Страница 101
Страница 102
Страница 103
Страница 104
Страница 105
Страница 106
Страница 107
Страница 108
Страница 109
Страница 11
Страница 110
※
(Exercise): Return every line from the one holding "Страница 107" through the end of the data, exactly as it appears, with both ends kept and nothing else.

(Task solution):
Страница 107
Страница 108
Страница 109
Страница 11
Страница 110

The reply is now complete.